┌─ Texto proporcionado
Vivir entre terremotos
Una inquietud natural entre quienes viven fuera de Ciudad de México es entender cómo pueden los chilangos sobrellevar su cotidianidad en medio de tanto sismo, más aún en estos días en que ya incluso se registran epicentros en el corazón de la colonia Narvarte, como ayer mismo.
Ocurrió en la presentación del libro Septiembre letal en la Feria de Yucatán, en marzo pasado, cuando varios de los amables asistentes, naturales de Mérida, preguntaban cómo puede un capitalino afrontar su día a día con la amenaza latente de un terremoto, dada la inquieta superficie terrestre que nos corresponde.
Acaso se trate de un convencimiento anclado en la fatalidad, que no faltará quien así lo perciba, pero el capitalino, ex “defectuoso”, como con peculiar
cariño nos dicen en varias partes del país, asume la condición geológica que le tocó en suerte y ve con tanta naturalidad como se puede el transcurso de su vida acompañado de estos vaivenes tectónicos y de la alerta sísmica.
└─
Ejercicio 1: Copia el fragmento del texto sobre la vida entre terremotos que empieza en "Ocurrió en la" y termina en "la alerta sísmica.", y cambia "terremoto" por "sismo".
Ejercicio 2: Según el texto sobre la vida entre terremotos, ¿en qué feria se presentó el libro Septiembre letal?
Ejercicio 3: Escribe la continuación del texto sobre la vida entre terremotos a partir de su última oración.
┌─ Extractos de datos
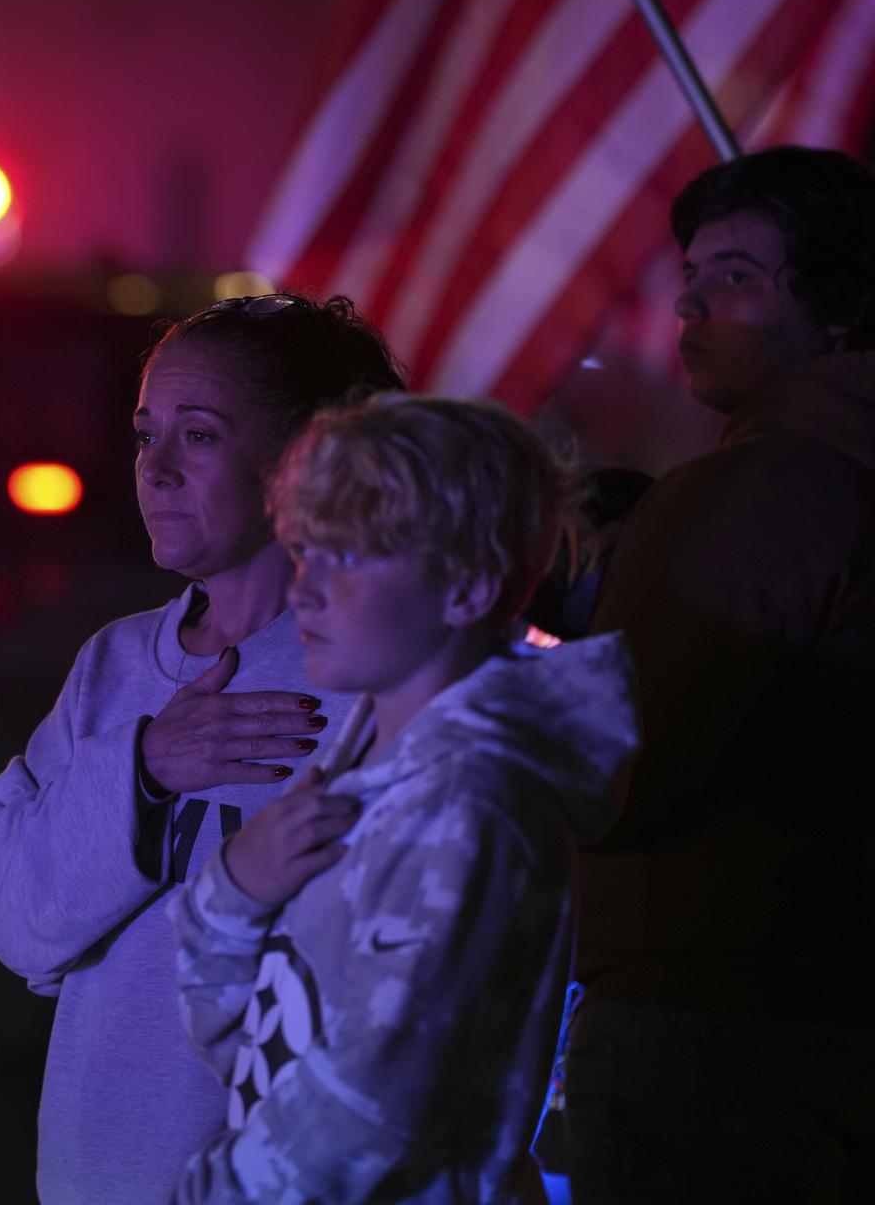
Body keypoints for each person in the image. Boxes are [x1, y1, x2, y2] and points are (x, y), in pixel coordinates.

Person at [0, 293, 405, 1203]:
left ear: (304, 457)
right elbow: (14, 916)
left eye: (198, 436)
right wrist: (144, 770)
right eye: (144, 433)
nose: (155, 469)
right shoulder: (116, 664)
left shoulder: (378, 670)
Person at [166, 395, 638, 1203]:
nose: (306, 589)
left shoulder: (471, 807)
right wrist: (232, 892)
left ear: (466, 590)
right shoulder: (355, 769)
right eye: (304, 549)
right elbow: (251, 1051)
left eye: (349, 557)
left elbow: (368, 1107)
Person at [564, 145, 875, 1202]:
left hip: (704, 1026)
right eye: (690, 278)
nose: (693, 304)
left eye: (736, 275)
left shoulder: (755, 492)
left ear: (841, 304)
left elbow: (612, 772)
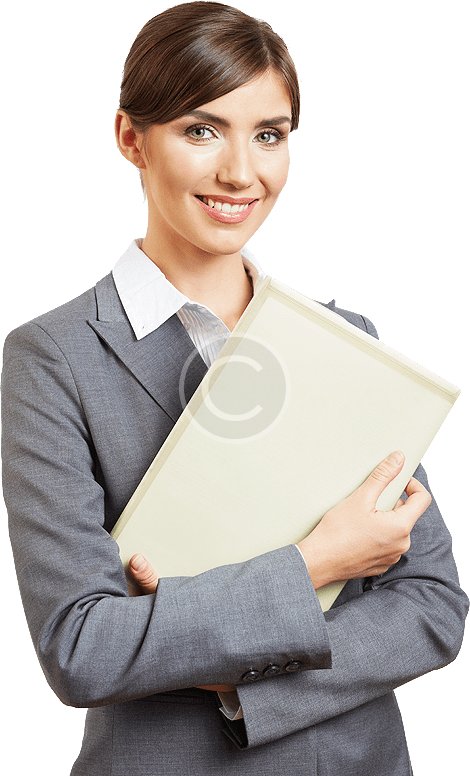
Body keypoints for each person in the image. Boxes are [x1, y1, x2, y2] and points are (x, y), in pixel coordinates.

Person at [2, 4, 467, 775]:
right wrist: (316, 563)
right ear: (130, 138)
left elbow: (433, 608)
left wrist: (239, 684)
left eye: (269, 135)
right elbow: (80, 647)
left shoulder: (346, 340)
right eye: (201, 130)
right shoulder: (55, 356)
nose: (241, 173)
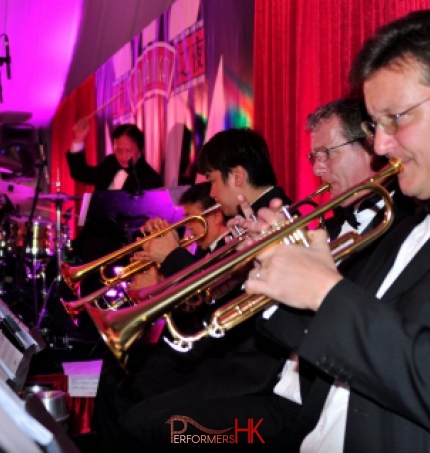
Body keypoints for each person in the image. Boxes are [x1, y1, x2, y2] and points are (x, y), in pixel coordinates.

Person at [123, 97, 416, 451]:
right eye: (314, 157)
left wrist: (274, 268)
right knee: (147, 419)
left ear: (371, 149)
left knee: (161, 428)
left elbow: (353, 331)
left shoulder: (393, 227)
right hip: (273, 385)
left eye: (327, 154)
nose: (318, 170)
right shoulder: (332, 221)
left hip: (291, 401)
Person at [242, 10, 430, 453]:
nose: (380, 146)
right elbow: (353, 342)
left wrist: (327, 291)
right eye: (374, 126)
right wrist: (276, 276)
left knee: (166, 427)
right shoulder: (408, 228)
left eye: (396, 118)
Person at [66, 118, 162, 192]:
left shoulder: (151, 179)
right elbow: (81, 173)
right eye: (119, 150)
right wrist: (79, 139)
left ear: (140, 149)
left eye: (129, 151)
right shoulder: (110, 162)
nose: (123, 156)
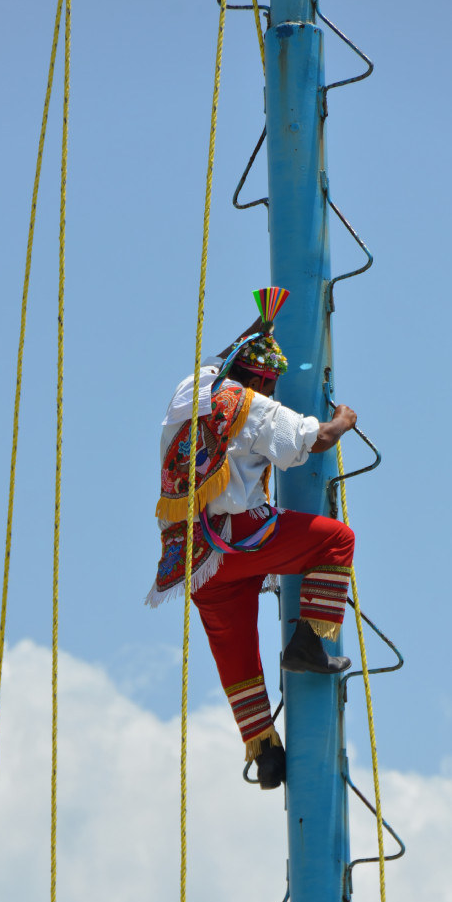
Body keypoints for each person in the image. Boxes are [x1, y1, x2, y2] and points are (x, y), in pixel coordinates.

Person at [145, 288, 357, 789]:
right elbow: (312, 441)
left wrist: (259, 327)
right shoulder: (251, 406)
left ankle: (264, 751)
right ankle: (310, 640)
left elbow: (226, 355)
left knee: (237, 656)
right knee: (336, 541)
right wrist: (343, 421)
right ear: (260, 380)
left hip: (190, 558)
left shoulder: (192, 390)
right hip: (237, 539)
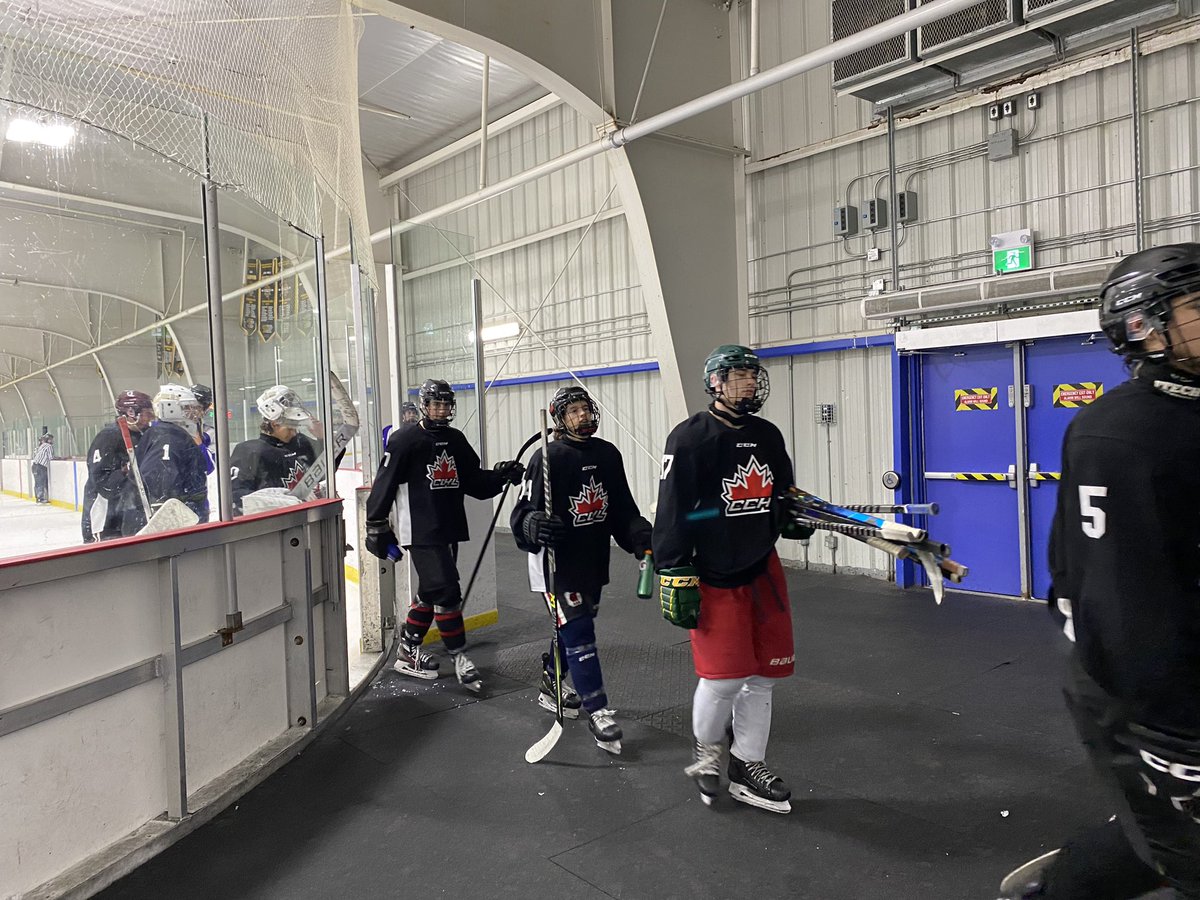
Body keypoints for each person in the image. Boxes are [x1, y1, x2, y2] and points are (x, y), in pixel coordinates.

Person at [998, 244, 1200, 899]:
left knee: (1172, 840)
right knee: (1183, 850)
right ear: (1142, 325)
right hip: (1153, 700)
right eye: (1199, 308)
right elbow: (1119, 607)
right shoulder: (1118, 434)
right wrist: (1167, 734)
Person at [652, 345, 813, 814]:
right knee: (725, 679)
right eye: (738, 375)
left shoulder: (767, 434)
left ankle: (748, 764)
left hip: (762, 569)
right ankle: (707, 757)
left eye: (752, 375)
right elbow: (672, 510)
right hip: (713, 573)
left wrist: (792, 515)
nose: (748, 383)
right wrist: (674, 568)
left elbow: (781, 493)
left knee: (763, 678)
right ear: (716, 383)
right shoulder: (689, 439)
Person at [509, 384, 653, 754]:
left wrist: (639, 536)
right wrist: (531, 526)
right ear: (560, 418)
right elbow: (521, 513)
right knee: (580, 631)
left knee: (571, 630)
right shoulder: (547, 457)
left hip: (592, 561)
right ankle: (599, 710)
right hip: (555, 565)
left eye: (585, 408)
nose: (582, 416)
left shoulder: (608, 454)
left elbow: (622, 509)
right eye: (573, 411)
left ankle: (551, 682)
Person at [363, 378, 524, 693]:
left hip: (448, 526)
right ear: (424, 405)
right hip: (419, 529)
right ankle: (460, 656)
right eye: (435, 404)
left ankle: (408, 651)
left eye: (446, 404)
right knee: (448, 591)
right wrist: (376, 524)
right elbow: (384, 482)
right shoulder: (404, 440)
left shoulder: (456, 439)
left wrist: (500, 476)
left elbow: (473, 482)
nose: (441, 410)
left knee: (431, 591)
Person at [228, 384, 322, 511]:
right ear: (274, 424)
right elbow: (236, 495)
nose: (294, 432)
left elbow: (323, 471)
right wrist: (280, 502)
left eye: (295, 427)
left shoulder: (300, 442)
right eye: (289, 427)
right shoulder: (250, 451)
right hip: (272, 525)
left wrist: (322, 439)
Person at [131, 384, 209, 531]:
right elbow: (160, 491)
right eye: (188, 408)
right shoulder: (167, 439)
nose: (195, 413)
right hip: (176, 531)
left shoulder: (171, 435)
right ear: (170, 408)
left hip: (186, 526)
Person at [81, 390, 154, 542]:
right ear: (132, 412)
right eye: (147, 413)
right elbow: (101, 482)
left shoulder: (145, 435)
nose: (150, 418)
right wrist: (126, 471)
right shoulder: (108, 437)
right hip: (105, 521)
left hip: (128, 515)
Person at [31, 433, 53, 503]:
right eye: (51, 439)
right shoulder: (49, 446)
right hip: (41, 466)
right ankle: (41, 498)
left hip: (34, 465)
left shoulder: (42, 445)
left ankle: (38, 498)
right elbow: (51, 457)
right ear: (49, 440)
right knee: (41, 482)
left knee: (37, 482)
└─
Respuesta escrita 1:
Ocurrió en la presentación del libro Septiembre letal en la Feria de Yucatán, en marzo pasado, cuando varios de los amables asistentes, naturales de Mérida, preguntaban cómo puede un capitalino afrontar su día a día con la amenaza latente de un sismo, dada la inquieta superficie terrestre que nos corresponde.
Acaso se trate de un convencimiento anclado en la fatalidad, que no faltará quien así lo perciba, pero el capitalino, ex “defectuoso”, como con peculiar
cariño nos dicen en varias partes del país, asume la condición geológica que le tocó en suerte y ve con tanta naturalidad como se puede el transcurso de su vida acompañado de estos vaivenes tectónicos y de la alerta sísmica.

Respuesta escrita 2: En la Feria de Yucatán.

Respuesta escrita 3:
Gracias a la amable invitación de Salvador Álvarez, esta vez correspondió presentar el volumen editado por MILENIO en la Feria Internacional del Libro Coahuila, donde fue inevitable la misma pregunta de los saltillenses que tuvieron a bien honrarnos con su presencia en la sala Enriqueta Ochoa la noche del jueves.
Como usted, el fusilero sabe de muchas personas que salieron huyendo de la ciudad en los sismos de 1985 y de no pocos que han tomado similar decisión después de los terremotos de hace un año, cuyos estragos durante el siguiente mes son la materia prima del libro en cuestión. Nada más comprensible. Supervivencia pura. Pero la mayoría de esos migrantes no nació en la capital.
Porque la sismicidad es solo una pequeña faceta de la ciudad. Habrá quien evoque una capital con organilleros, floristas y defraudadores de dónde quedó la bolita, de vendedores de algodón y elotes, de tranvías y recorridos por el poniente marginal, del antiguo pueblo de Tacubaya al de San Ángel, en cuyo trayecto mataron al pintor Egerton en el siglo XIX.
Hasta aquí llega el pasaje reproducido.